Elly Rosita Minta Presiden Ratifikasi Konvensi ILO 188/190 dan Kuatkan Regulasi Perlindungan Buruh

Presiden Prabowo Subianto bersama Presiden KSBSI Elly Rosita Silaban dalam perayaan hari Buruh Internasional May Day 1 Mei 2026, Monas, Jakarta Pusat. (Foto: Capture)

Elly meminta ratifikasi Konvensi ILO Nomor 188 tentang perlindungan awak kapal perikanan, serta Konvensi ILO Nomor 190 tentang penghapusan kekerasan dan pelecehan di tempat kerja.

Baca juga:  Kerahkan Puluhan Ribu Massa, KSBSI: May Day Bukan Sekedar Seremoni,

JAKARTA, KSBSI.ORG - Presiden Konfederasi Serikat Buruh Seluruh Indonesia (KSBSI) Elly Rosita Silaban meminta Presiden Prabowo Subianto meratifikasi dua konvensi Organisasi Buruh Internasional (ILO) pada peringatan Hari Buruh Internasional 1 Mei 2026 di Kawasan Monumen Nasional (Monas), Jakarta Pusat.

Elly meminta ratifikasi Konvensi ILO Nomor 188 tentang perlindungan awak kapal perikanan, serta Konvensi ILO Nomor 190 tentang penghapusan kekerasan dan pelecehan di tempat kerja. Ia menyebut sudah 54 negara meratifikasi Konvensi 190 sejak ditetapkan pada 2019, dan berharap Indonesia menjadi negara ke-55.

Ia juga meminta pemerintah segera mengesahkan Undang-Undang Ketenagakerjaan baru yang mengatur persoalan kontrak kerja, pengupahan, dan outsourcing.

“Kami percaya bahwa Bapak akan melihat kami sebagai kaum yang sangat membutuhkan peraturan,” kata Elly di hadapan Presiden Prabowo.

Elly juga menyoroti sejumlah isu krusial yang masih menjadi perhatian buruh, antara lain, perlindungan pekerja outsourcing, perlindungan terhadap pekerja perempuan dari kekerasan di tempat kerja, dan Elly menegaskan bahwa buruh berharap adanya keberpihakan nyata dalam regulasi dan kebijakan pemerintah ke depan.

Selain itu, Elly menyoroti nasib pengemudi ojek online (ojol) yang menurutnya memerlukan regulasi perlindungan yang lebih kuat, serta pentingnya peningkatan standar keselamatan dan kesehatan kerja (K3) di seluruh sektor industri.

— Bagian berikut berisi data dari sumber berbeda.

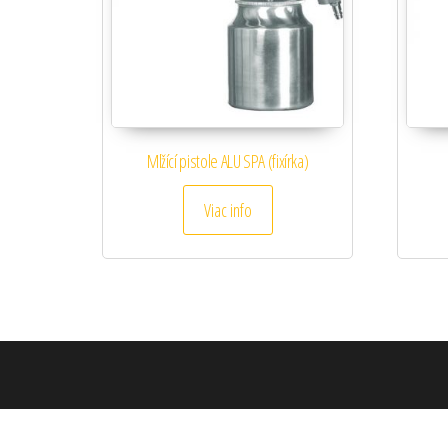
Mlžící pistole ALU SPA (fixírka)
Viac info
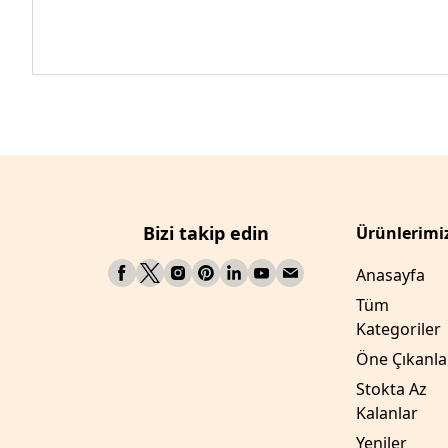
Bizi takip edin
Ürünlerimi
Anasayfa
Tüm
Kategoriler
Öne Çıkanla
Stokta Az
Kalanlar
Yeniler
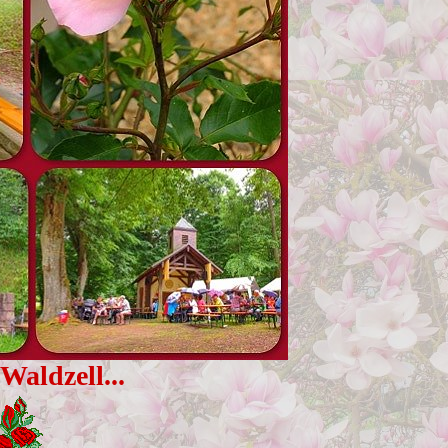
aldzell...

Ia menutup orasinya dengan mengapresiasi kehadiran Prabowo dua tahun berturut-turut dalam perayaan May Day bersama kaum buruh, menyebut Indonesia sebagai negara ketiga di dunia—setelah Venezuela dan Bolivia, yang presidennya merayakan Hari Buruh langsung bersama para pekerja.